Where do we go from here? It is, of course, a serious question that needs very attentive and thorough study. On the strength of what I have said, it is clear that Russia has not sought and will not seek to solve political issues there by military means. Of course, we will move on to political procedures to decide the future of Chechnya.
We might have negotiated with Maskhadov if he had not offered as negotiating partners people who, among other things, call for the extermination of Jews. Would you talk with such a man? Not me, spare me that.
But we understand that the problem cannot be solved without the Chechen people. You have noted quite rightly that the Chechen people are not great admirers of the bandits whom you have just mentioned. By the way, I never call bandits and terrorists by their names, I think that amounts to giving terrorism publicity.

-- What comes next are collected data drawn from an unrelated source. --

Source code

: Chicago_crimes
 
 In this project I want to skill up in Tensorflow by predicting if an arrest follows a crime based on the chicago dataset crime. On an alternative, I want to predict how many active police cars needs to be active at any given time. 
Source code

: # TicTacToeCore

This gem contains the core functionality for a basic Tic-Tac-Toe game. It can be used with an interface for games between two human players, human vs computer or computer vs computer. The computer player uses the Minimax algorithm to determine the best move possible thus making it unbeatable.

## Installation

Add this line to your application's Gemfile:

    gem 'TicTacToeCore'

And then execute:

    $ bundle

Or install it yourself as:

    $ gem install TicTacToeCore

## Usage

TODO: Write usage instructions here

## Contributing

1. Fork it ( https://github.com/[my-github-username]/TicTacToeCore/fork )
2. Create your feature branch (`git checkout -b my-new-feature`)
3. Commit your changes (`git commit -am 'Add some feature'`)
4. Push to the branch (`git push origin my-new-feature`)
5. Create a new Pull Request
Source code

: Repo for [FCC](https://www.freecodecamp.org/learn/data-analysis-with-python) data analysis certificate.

We will continue to fight terrorists and bandits, we will seek to arrest them and put them on trial. But we will build a peaceful life, we will continue to restore the social infrastructure: hospitals, schools and other social institutions, we will rebuild the economy. As you know, I have submitted to the State Duma a draft law on temporary rule in the Chechen Republic. The head of the Chechen Administration is to be appointed soon, and once the social sphere is restored, we will pass on to normal democratic procedures, to elections. The future of Chechnya as a constituent entity of the Russian Federation lies in the building of a normal democratic society and a normal economy.
Question: And the final question. You have lived in Germany for several years. Who were your best friends there and what did you like about Germany most? And could you say something to our German audience in German?

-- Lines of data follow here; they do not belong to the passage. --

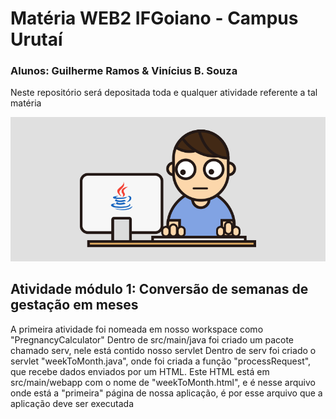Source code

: # Matéria WEB2 IFGoiano - Campus Urutaí
### Alunos: Guilherme Ramos & Vinícius B. Souza
Neste repositório será depositada toda e qualquer atividade referente a tal matéria

![java](https://github.com/vinicius086/web2/blob/main/java.gif)


## Atividade módulo 1: Conversão de semanas de gestação em meses
A primeira atividade foi nomeada em nosso workspace como "PregnancyCalculator"
Dentro de src/main/java foi criado um pacote chamado serv, nele está contido nosso servlet
Dentro de serv foi criado o servlet "weekToMonth.java", onde foi criada a função "processRequest", que recebe dados enviados por um HTML.
Este HTML está em src/main/webapp com o nome de "weekToMonth.html", e é nesse arquivo onde está a "primeira" página de nossa aplicação, é por esse arquivo que a aplicação deve ser executada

Vladimir Putin: You know, I have spent several years in Germany. I began studying German at school, and then continued at University. And I studied the language later, when I worked at the security bodies, and then I lived and worked in Germany for five years. I had many friends. If I didn’t have a special warm feeling towards your country I wouldn’t have done all this. And besides, my children often speak German at home, practically as a native tongue. We are very fond of German culture. You have lived in Russia for many years and you too, surely, have both positive and negative impressions of our country. But I assure you a hundred percent that when you go back home only good things will remain in your heart. You will always have warm memories of this. It is the same with me and with my family. We are very fond of Germany and we are proud that we have been exposed to the German culture, that we can read some great books in the original, to talk with you in the same language. I repeat, we are pleased to do it. So, of course, I have the kindest of feelings.
As for saying something, well, I can only wish you all the best – alles Gute!